Using my traffic-engineer skill, generate BackendTrafficPolicy for my Task API:

- 100 requests/minute per user (based on x-user-id header)
- 10 requests/minute for anonymous users (no header)
- Apply to the task-api-route HTTPRoute in task-api namespace

What you're learning: AI generates multi-rule rate limiting. Review the output—did AI use invert: true correctly for anonymous users? Are both rules in the same policy?

Evaluate the Configuration

Check AI's output:

  • Does it use clientSelectors with headers?
  • Is the invert: true field on the anonymous user rule?
  • Are the limits in the correct order (authenticated first, anonymous second)?

If something is missing, provide feedback:

The anonymous user rule needs invert: true on the x-user-id header
to match requests WITHOUT that header. Please fix.

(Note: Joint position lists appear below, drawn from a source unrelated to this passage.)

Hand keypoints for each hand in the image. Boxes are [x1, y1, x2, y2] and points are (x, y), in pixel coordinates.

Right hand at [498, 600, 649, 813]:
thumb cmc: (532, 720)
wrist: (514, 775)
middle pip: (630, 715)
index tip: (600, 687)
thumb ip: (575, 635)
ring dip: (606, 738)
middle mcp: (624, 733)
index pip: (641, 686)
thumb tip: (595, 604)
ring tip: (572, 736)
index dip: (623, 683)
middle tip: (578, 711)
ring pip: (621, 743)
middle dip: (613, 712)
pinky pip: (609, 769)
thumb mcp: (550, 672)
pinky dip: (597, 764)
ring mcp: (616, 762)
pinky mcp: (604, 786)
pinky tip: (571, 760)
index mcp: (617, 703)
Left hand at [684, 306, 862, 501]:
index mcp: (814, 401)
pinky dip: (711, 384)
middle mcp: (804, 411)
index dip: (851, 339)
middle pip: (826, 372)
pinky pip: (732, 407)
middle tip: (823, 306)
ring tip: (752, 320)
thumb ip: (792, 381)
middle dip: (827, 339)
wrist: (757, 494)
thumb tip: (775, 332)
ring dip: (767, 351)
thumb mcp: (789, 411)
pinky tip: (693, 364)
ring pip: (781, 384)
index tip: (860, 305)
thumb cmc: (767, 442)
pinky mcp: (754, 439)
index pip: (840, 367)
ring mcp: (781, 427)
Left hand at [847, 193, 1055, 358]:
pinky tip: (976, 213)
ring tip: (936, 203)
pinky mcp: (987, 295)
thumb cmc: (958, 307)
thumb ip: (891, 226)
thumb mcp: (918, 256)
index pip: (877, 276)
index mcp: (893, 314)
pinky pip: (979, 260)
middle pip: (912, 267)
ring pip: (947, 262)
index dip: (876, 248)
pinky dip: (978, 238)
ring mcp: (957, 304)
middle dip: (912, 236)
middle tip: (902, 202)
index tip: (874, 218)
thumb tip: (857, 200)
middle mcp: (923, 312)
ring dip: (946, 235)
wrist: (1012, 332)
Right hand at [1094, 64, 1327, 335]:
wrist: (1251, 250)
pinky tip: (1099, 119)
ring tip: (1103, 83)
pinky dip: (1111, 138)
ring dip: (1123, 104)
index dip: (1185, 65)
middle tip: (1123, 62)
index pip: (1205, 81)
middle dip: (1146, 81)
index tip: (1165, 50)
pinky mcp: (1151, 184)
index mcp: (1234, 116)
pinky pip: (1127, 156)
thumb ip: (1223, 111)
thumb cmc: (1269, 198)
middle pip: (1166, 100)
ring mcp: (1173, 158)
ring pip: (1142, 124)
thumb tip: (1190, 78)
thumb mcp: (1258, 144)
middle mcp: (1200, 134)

Add Circuit Breaker Protection

Extend the configuration:

Add circuit breaker protection to this policy:
- Maximum 50 concurrent connections
- Maximum 25 parallel requests
- Maximum 5 pending requests (fail fast after that)

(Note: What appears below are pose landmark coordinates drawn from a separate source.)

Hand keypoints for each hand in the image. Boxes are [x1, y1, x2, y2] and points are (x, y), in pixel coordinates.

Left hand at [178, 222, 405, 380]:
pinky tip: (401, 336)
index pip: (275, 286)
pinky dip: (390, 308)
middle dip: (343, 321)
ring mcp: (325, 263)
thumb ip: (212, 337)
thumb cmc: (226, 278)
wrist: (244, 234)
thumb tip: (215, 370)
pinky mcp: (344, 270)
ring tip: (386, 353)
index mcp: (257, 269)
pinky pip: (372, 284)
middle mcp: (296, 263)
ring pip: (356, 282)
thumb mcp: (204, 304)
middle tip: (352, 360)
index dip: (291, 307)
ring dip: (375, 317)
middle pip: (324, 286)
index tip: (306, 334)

What you're learning: AI adapts existing configurations. Verify the circuit breaker fields are correct and added to the same BackendTrafficPolicy resource.

Validate Before Applying

Before applying AI's configuration:

# Validate YAML syntax
kubectl apply --dry-run=client -f policy.yaml

# Check for common errors
kubectl apply --dry-run=server -f policy.yaml

This iteration—specifying requirements, evaluating output, refining with constraints—builds production configurations safely.

Safety Note

Rate limiting and circuit breakers affect all traffic to your service. Test in development before production. Start with higher limits and lower circuit breaker thresholds—you can always tighten them based on observed behavior. Monitor envoy_http_ratelimit_over_limit metrics to ensure you are not blocking legitimate traffic.